I showed two pieces – or iterations – of work: One Second a Day and 31 Days
Amnesialand
Amnesialand, approx 22 min
Part of The Presence of Absence, or the Catastrophe Theory
https://nimac.org.cy/the-presence-of-absence-or-the-catastrophe-theory/
Mixed BW and colour archive film with contemporary footage
No diegetic sound, just high-quality voiceover interspersed with silence – three voices, one female. The shots of the landscape appear to be shot on colour Super 16 although grainless as projected there is a subtle but evident weave. Projection from Blu-ray with mpeg gop stuttering particularly on shots with sea in the upper frames.

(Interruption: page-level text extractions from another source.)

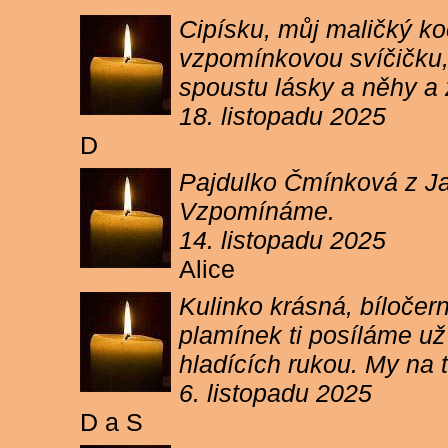
Cipísku, můj maličký koč
vzpomínkovou svíčičku, 
spoustu lásky a něhy a 
18. listopadu 2025
D
Pajdulko Čmínková z Jar
Vzpomínáme.
14. listopadu 2025
Alice
Kulinko krásná, bíločern
plamínek ti posíláme už 
hladících rukou. My n
6. listopadu 2025
D a S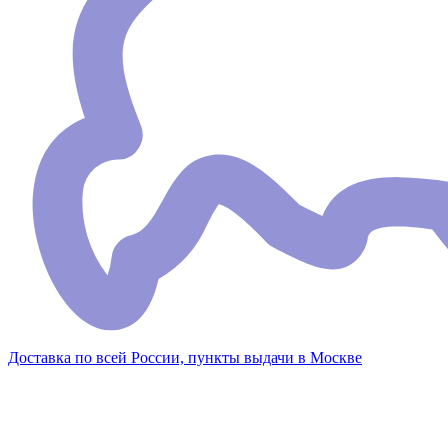
Доставка по всей России, пункты выдачи в Москве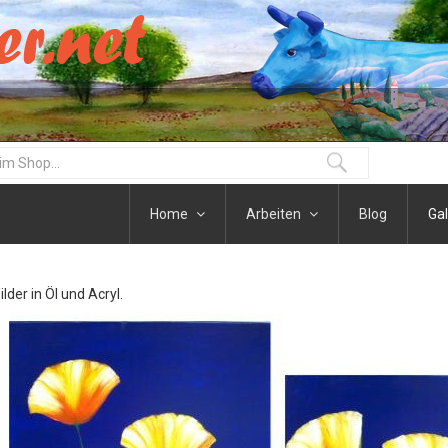
Home
Arbeiten
Blog
Gal
der in Öl und Acryl.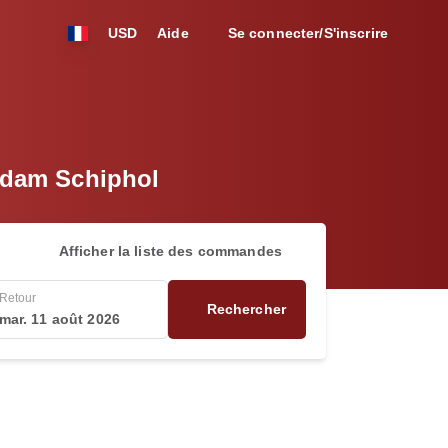
USD
Aide
Se connecter/S'inscrire
erdam Schiphol
Afficher la liste des commandes
Retour
Rechercher
mar. 11 août 2026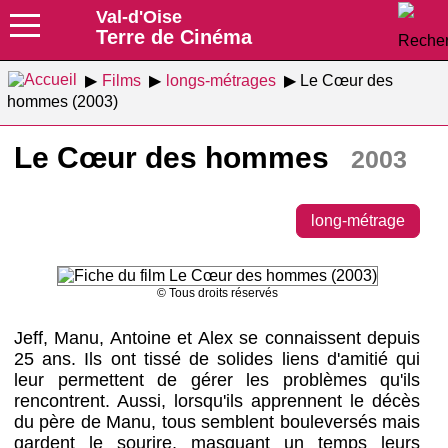
Val-d'Oise
Terre de Cinéma
Films
longs-métrages
Le Cœur des
hommes (2003)
Le Cœur des hommes
2003
long-métrage
© Tous droits réservés
Jeff, Manu, Antoine et Alex se connaissent depuis
25 ans. Ils ont tissé de solides liens d'amitié qui
leur permettent de gérer les problèmes qu'ils
rencontrent. Aussi, lorsqu'ils apprennent le décès
du père de Manu, tous semblent bouleversés mais
gardent le sourire, masquant un temps leurs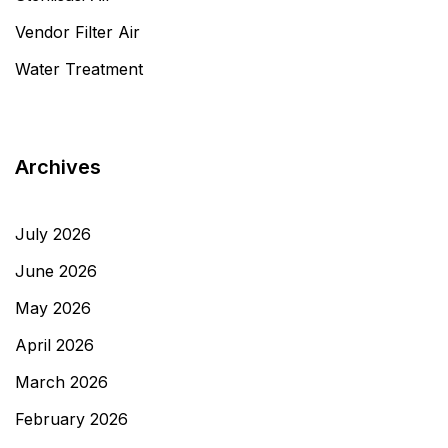
Vendor Filter Air
Water Treatment
Archives
July 2026
June 2026
May 2026
April 2026
March 2026
February 2026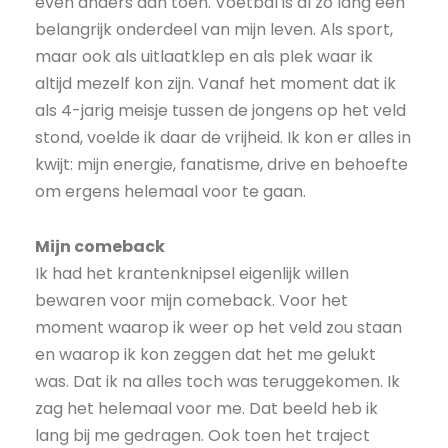
even anders dan toen. Voetbal is al zo lang een
belangrijk onderdeel van mijn leven. Als sport,
maar ook als uitlaatklep en als plek waar ik
altijd mezelf kon zijn. Vanaf het moment dat ik
als 4-jarig meisje tussen de jongens op het veld
stond, voelde ik daar de vrijheid. Ik kon er alles in
kwijt: mijn energie, fanatisme, drive en behoefte
om ergens helemaal voor te gaan.
Mijn comeback
Ik had het krantenknipsel eigenlijk willen
bewaren voor mijn comeback. Voor het
moment waarop ik weer op het veld zou staan
en waarop ik kon zeggen dat het me gelukt
was. Dat ik na alles toch was teruggekomen. Ik
zag het helemaal voor me. Dat beeld heb ik
lang bij me gedragen. Ook toen het traject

I sat in NiMAC’s auditorium (where we hope to screen Father-land) watching the film. The clear narration filled the space. “We do not remember, we rewrite memory as much as history is rewritten.” (Chris Marker, Sans Soleil, 1982)
“Stefanos Tsivopoulos takes a photographic collection found in the public archives of the port city Cartagena as starting point for a poetic investigation on the questions of memory and forgetting, on the role that images play in the construction of history, and their relation to reality and historic truth.”

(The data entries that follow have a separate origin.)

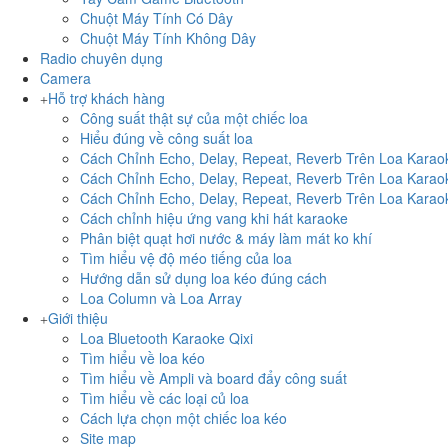
Chuột Máy Tính Có Dây
Chuột Máy Tính Không Dây
Radio chuyên dụng
Camera
Hỗ trợ khách hàng
Công suất thật sự của một chiếc loa
Hiểu đúng về công suất loa
Cách Chỉnh Echo, Delay, Repeat, Reverb Trên Loa Kara
Cách Chỉnh Echo, Delay, Repeat, Reverb Trên Loa Kara
Cách Chỉnh Echo, Delay, Repeat, Reverb Trên Loa Kara
Cách chỉnh hiệu ứng vang khi hát karaoke
Phân biệt quạt hơi nước & máy làm mát ko khí
Tìm hiểu vệ độ méo tiếng của loa
Hướng dẫn sử dụng loa kéo đúng cách
Loa Column và Loa Array
Giới thiệu
Loa Bluetooth Karaoke Qixi
Tìm hiểu về loa kéo
Tìm hiểu về Ampli và board đẩy công suất
Tìm hiểu về các loại củ loa
Cách lựa chọn một chiếc loa kéo
Site map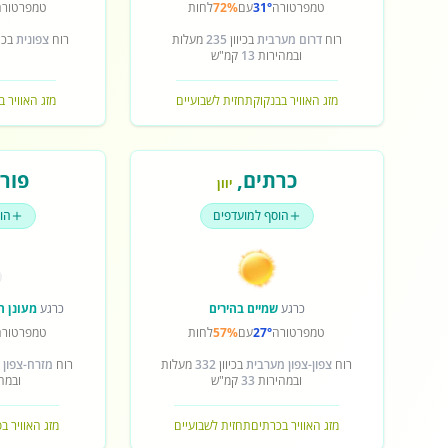
טמפרטורה
31°
עם
72%
לחות
טמפרטורה
רוח
דרום מערבית
בכיוון
235
מעלות
רוח
צפונית
בכיו
ובמהירות
13
קמ"ש
מזג האוויר בבנקוק
תחזית לשבועיים
מזג האוויר ב
כרתים
,
פורט
יוון
הוסף למועדפים
הו
כרגע
שמיים בהירים
כרגע
מעונן ח
טמפרטורה
27°
עם
57%
לחות
טמפרטורה
רוח
צפון-צפון מערבית
בכיוון
332
מעלות
רוח
מזרח-צפון 
ובמהירות
33
קמ"ש
ובמה
מזג האוויר בכרתים
תחזית לשבועיים
מזג האוויר ב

anamnesis, a recalling to mind, or reminiscence. Anamnesis is often used as a narrative technique in fiction and poetry as well as in memoirs and autobiographies. A notable example is Marcel Proust’s anamnesis brought on by the taste of a madeleine in the first volume of Remembrance of Things Past (1913–27). The word is from the Greek anámnēsis, “to recall or remember.”

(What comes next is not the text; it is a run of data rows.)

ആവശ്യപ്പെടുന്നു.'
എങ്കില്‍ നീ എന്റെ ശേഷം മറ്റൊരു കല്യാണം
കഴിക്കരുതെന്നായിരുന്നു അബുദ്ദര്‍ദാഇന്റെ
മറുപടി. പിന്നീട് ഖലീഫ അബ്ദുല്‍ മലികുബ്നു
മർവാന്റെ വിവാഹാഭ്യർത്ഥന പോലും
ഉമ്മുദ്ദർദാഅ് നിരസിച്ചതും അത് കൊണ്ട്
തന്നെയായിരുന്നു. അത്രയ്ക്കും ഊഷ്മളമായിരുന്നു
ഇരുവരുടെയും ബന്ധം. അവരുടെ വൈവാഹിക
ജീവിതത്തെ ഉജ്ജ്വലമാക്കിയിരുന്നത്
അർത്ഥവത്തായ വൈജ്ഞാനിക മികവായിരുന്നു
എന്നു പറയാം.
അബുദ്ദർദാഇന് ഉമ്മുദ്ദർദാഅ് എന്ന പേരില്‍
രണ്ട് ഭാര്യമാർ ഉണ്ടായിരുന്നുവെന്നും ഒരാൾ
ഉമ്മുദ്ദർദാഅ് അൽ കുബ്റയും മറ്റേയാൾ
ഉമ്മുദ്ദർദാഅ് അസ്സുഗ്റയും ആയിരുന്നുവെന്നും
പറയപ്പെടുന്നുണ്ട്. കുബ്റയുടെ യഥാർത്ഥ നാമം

31 Days LSFF screening at The ICA
We drove to London to see 31 Days in the Celluloid Traces experimental film programme at LSFF.
The DCP which the festival produced was great and the widescreen format looked excellent in the ICA’s cinema, probably the best looking film in the programme.
The programme raised questions for me about the perceived nature of ‘experimental film’ as a category. The programme was described as embracing “our nostalgia for all things analogue in this varied programme of experiments, indulging us with the crackling aesthetic of Super 8 alongside found footage from the archives and the fuzziness of early VHS.”
In Celluloid Traces it seemed the benchmark/criterion was quirky or mannered, maybe just films which weren’t obviously narrative or documentary or ones that could fit into a genre like ‘music video’. Perhaps now shooting on film has become – of itself – experimental as filmmakers grapple with old equipment, processes and substandard facilities businesses.